Het is niet nieuw. Ik heb deze vergelijking eerder getrokken. Het boek en de stille film op de laatavond of in de vroegnacht. Ach ik trok deze vergelijking al veel te vaak. Waarom nu weer? Waarom weer dit veel te oude paard van stal gehaald? Waarom toch, waarom? Omdat ik me nu op dit eigenste moment geen enkel boek kan herinneren dat deze illusie zo konsekwent in stand weet te houden als Brandingen doet.

O. Bij nu hebt u hoogstwaarschijnlijk wel begrepen dat ik film geenszins hoger aansla dan literatuur. Zeer integendeel zelfs. Maar film kijken is passief, en literatuur lezen is aktief. Soms is het mooi als kunst “tot je komt”. Muziek komt tot je. Het raakt je oren, en almeteens raakt het iets diep binnenin je. Voor literatuur moet je haast altijd graven. Op zoek gaan. Je moet je konsentreren, je moet iets in je hersenen aktiveren dat maakt dat dat “iets” binnenin je überhaupt geraakt kan worden. O. Dat zoeken is, versta mij niet verkeerd, één van de schoonheden van literatuur. Maar toch: literatuur kan ook heel mooi zijn als het geen zoektocht van je eist. Zoals Brandingen. Het is net alsof ik niet hoef te lezen. Alsof het zonder enige inspanning mijnerzijds voor mijn ogen ontstaat. Alsof er aan ieder woord in dit boek vanzelf een beeld kleeft dat driedimensionaal een paar millimeter boven de pagina zweeft. Dat is zo aan het begin. En dat is zo aan het eind.

En dat is wel nieuw. “Filmische” boeken las ik eerder. Maar filmische boeken werden altijd toch weer papieren boeken nog voor ik de laatste bladzijde gelezen had. Het soort papieren boek dat enige inspanning van mij vroeg. Het soort inspanning dat ook falen kan. Omdat mijn kop te vol zit, omdat het tikken van de klok niet na laat op mijn zenuwen te werken, omdat één of andere stommeling het waagt om op het verkeerdst mogelijke tijdstip op mijn bel te drukken. Hoe kan zo’n Verrept het filmiese schrijven dan eigenlijk wel tot het eind toe volhouden?

Een eerste voordeel is al de geringe lengte van het boek. 83 bladzijden. Dat is in één sessie gelezen. Net zoals een film in één sessie gezien is. Je moet dus niet op een later moment en in een misschien minder ontvankelijke stemming terugkeren naar Brandingen. Je kunt het in één keer over je uit laten storten.

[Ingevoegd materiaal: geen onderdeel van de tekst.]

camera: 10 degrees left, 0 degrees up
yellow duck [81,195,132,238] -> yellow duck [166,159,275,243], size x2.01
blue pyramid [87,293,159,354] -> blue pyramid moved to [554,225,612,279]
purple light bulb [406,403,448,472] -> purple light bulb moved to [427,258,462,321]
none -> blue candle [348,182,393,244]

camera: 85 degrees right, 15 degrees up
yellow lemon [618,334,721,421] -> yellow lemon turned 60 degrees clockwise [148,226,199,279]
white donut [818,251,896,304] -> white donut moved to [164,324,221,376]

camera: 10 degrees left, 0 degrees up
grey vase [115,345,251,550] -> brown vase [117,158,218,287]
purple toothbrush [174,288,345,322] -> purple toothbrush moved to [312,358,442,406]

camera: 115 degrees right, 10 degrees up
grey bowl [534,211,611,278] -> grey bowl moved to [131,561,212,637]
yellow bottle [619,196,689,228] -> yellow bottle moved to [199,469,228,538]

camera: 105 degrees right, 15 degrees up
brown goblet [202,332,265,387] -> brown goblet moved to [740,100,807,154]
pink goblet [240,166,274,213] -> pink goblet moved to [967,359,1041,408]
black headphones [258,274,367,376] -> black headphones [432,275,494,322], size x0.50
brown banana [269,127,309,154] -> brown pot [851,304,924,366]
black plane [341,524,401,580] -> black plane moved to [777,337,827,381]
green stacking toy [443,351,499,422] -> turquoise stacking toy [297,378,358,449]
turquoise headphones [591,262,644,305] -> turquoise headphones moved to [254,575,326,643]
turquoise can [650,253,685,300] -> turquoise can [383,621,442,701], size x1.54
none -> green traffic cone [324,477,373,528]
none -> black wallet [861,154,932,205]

Iets anders is dat de twee delen waaruit Brandingen bestaat –De vloed en De vlucht– als ik het goed begrepen heb feitelijk als theaterstukken geschreven zijn. Het beeldend schrijven zat er dus al van meet af aan in. De vloed is ook nog echt opgevoerd geweest ook. In 2017, theatergezelschap SKaGeN. Weliswaar solo in een monoloog van Clara van den Broek maar ik neem aan dat theaterpubliek ook de ogen bediend wil krijgen. Of weetikveel. Wat ken ik theaterpubliek eigenlijk?

En dan muziek, wie zei daar muziek, zei iemand daar iets over kontrasterende muziek? Ik las Brandingen grotendeels met Om Shanti Om van Don Cherry op de steerjoo. Sowieso één van de allerbeste platen ooit gemaakt, maar in kombinasie met Brandingen misschien nog wel een graadje gloedvoller. Hoewel de warmige, haast exotische klanken niet bepaald passend lijken bij het weinig opbeurende verhaal.

Het verhaal?

Oja. Het verhaal.

Een man en een vrouw leven in een huis aan zee. Het is er mooi. Alles is fijn. Ze houden van elkaar. Ze zijn verliefd. Er is warmte, genegenheid, saamhorigheid, lust en liefde. Maar dan beginnen er lichamen aan te spoelen. Ze liggen op het strand. De man en de vrouw kunnen ze zien vanuit hun huis. Bootvluchtelingen. Mannen. Vrouwen. Minimaal één keer een kind.

Hun reactie hierop loopt nogal uiteen. De vrouw is ontzet, vervuld van afgrijzen. Leed. Pijn. Schuldgevoel ook. Ze meent dat ze het kind had kunnen redden. Dat ze iets had kunnen doen dat ze naliet. Omdat de man haar tegenhield. Omdat ze twijfelde. Omdat ze stond, en niet deed.

De man daarentegen lijkt alles met een schouderophalen te willen afdoen: “Ook de dagen daarna spoelen ze aan: mannen, vrouwen, ook een kind… Ze leven niet meer en richten geen schade aan. Ze worden opgehaald door vrouwen en mannen met trage bewegingen, in witte pakken, en voor ik het besef is alles weer zoals het was. Ik kijk soms hoe ze weggehaald worden, van achter dubbel glas is de aanblik bijna vredig. Ze spoelen aan terwijl we eten, terwijl we grapjes maken of in boeken kijken, terwijl we vrijen of slapen. Ze komen en gaan. Ze hinderen niet. Ze blijven komen als we hen beu worden, als ze ons vervelen. We slaan geen acht meer op hen.”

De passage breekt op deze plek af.